Lowering the mining costs in turn lowers the cut-off grade and results in a longer mine life.
In my humble opinion, the most responsible course of action that our public utility could embark upon in order to ensure long-term rate stability would be to take every available opportunity to ensure a consistent and economical source of power for each and every new mine that opens in the territory.
The more time, energy and money that Yukon Energy invests in assisting mines to achieve longevity, the longer it will be before Yukon residents see substantial increases in their monthly power bills.
John Witham, president, Yukon Chamber of Mines
Local businesses slapped around by YTG
How does the Yukon government define sole sourcing?
I have to wonder after reading JoAnne Harach’s comments last week.
Norm Smith and several other contractors must be asking themselves the same question after the Yukon government handed a $52,000 contract to Dominion Construction for window coverings and called it “construction management.”
Harach states the contract did not go out to public tender, so calling it sole sourcing is incorrect.
Harach cites time constraints in her reasoning for this sizable handoff.
Yet in a different article she states an invitation for cabinetry will be going out for tender.
To my thinking, it takes a far sight longer to manufacture and install cabinetry than it does window coverings.
Smith and the other contractors must be feeling the sting in knowing the Yukon government considers their businesses to be of less value and consideration than other local companies, let alone ones based outside the territory.
I am dismayed with this latest act in what has become a tragic comedy.
Each week, more mishandling of contracts associated with the Games comes to light. It would appear the government feels it need not follow the regulations it has in place to prevent such mismanagement of my tax dollars.
If I had some remnants of faith left in the government, I would suggest Smith follow the bid challenge process the Yukon government has in place to deal with complaints regarding the tendering process.
My concern is his complaint will be treated with the same cavalier attitude the government has shown to other contractors, namely Lebel and McGrath Decorating.

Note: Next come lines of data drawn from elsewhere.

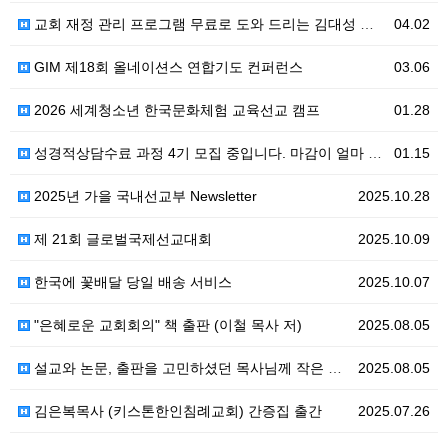
교회 재정 관리 프로그램 무료로 도와 드리는 김대성 목사님의 사랑
04.02
GIM 제18회 올네이션스 연합기도 컨퍼런스
03.06
2026 세계청소년 한국문화체험 교육선교 캠프
01.28
성경적상담수료 과정 4기 모집 중입니다. 마감이 얼마 안 남았네요. 서둘러주세요--
01.15
2025년 가을 국내선교부 Newsletter
2025.10.28
제 21회 글로벌국제선교대회
2025.10.09
한국에 꽃배달 당일 배송 서비스
2025.10.07
"은혜로운 교회회의" 책 출판 (이철 목사 저)
2025.08.05
설교와 논문, 출판을 고민하셨던 목사님께 작은 도움을 드리고 싶습니다!
2025.08.05
김은복목사 (키스톤한인침례교회) 간증집 출간
2025.07.26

Sheila Fraser’s audit of the Games this fall may prove embarrassing for government officials and could improve the tender process in the future.
However, it will do nothing to correct the gross inequities local contractors are suffering right now.
Awarding $52,000 to Dominion based on a looming deadline may not be sole sourcing in Harach’s books but I have a hard time swallowing “construction management” as a reasonable explanation.
I feel something more than a polite response to the contractors who lost the opportunity to ply their trade is required.
As a Yukoner, “I’m sorry about that,” does not address the fact our territory is $52,000 poorer for incompetent planning on the government’s behalf.
Name withheld by request
I would like to thank the Air Canada employee who took me home on Monday night.
I forgot to ask that woman’s name, but I’m sure she will recognize herself.
The company called her in the middle of the night to take care of the late plane.
It was about 2 a.m. when we landed. As I arrived with a delay at the Vancouver airport (from Winnipeg), my backpack didn’t arrive with me, leaving me without my winter coat.
I am glad to notice that helpfulness has not vanished from our globe. I don’t think I would have had a similar service in another city in Canada.
I would also like to thank the follow-up service.
When I called on Tuesday to see if my backpack had arrived, they quickly delivered it to my home downtown (within 30 minutes).